Source records:
%%

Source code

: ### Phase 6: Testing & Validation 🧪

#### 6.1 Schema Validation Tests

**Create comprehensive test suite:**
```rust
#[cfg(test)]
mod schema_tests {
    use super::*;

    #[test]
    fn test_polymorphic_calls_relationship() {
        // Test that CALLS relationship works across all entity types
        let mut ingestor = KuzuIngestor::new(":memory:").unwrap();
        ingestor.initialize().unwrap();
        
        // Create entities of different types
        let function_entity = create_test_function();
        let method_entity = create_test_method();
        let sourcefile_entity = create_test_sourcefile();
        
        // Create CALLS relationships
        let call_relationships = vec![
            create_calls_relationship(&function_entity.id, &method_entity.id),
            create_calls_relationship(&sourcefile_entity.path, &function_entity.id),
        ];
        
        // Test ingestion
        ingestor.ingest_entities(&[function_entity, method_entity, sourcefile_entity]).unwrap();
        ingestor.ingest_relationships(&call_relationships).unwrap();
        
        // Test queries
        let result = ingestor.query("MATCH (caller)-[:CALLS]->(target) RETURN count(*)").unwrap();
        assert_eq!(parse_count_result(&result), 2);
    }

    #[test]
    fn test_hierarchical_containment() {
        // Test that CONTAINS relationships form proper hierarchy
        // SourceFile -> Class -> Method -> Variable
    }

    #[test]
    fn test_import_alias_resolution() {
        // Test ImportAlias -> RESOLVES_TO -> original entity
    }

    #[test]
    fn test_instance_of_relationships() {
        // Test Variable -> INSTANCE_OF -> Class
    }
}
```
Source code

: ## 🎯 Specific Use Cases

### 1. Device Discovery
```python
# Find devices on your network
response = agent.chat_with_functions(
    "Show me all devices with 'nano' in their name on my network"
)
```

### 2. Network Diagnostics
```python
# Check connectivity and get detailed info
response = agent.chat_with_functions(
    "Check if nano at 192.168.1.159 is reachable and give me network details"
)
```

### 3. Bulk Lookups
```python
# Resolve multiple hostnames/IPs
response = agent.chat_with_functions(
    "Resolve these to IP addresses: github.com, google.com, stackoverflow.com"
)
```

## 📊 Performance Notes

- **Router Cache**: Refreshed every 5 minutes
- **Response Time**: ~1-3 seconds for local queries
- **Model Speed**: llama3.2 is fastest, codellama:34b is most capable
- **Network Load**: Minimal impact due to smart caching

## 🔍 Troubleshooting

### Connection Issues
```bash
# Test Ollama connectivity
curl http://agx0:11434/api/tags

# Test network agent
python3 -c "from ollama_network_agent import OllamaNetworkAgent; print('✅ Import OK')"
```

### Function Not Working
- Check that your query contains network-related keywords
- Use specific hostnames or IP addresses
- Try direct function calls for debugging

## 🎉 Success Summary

%%

The lines to return are those with the string "query" in them; copy each from the entries above.

*COMPLETED TASK*.
        let result = ingestor.query("MATCH (caller)-[:CALLS]->(target) RETURN count(*)").unwrap();
- Check that your query contains network-related keywords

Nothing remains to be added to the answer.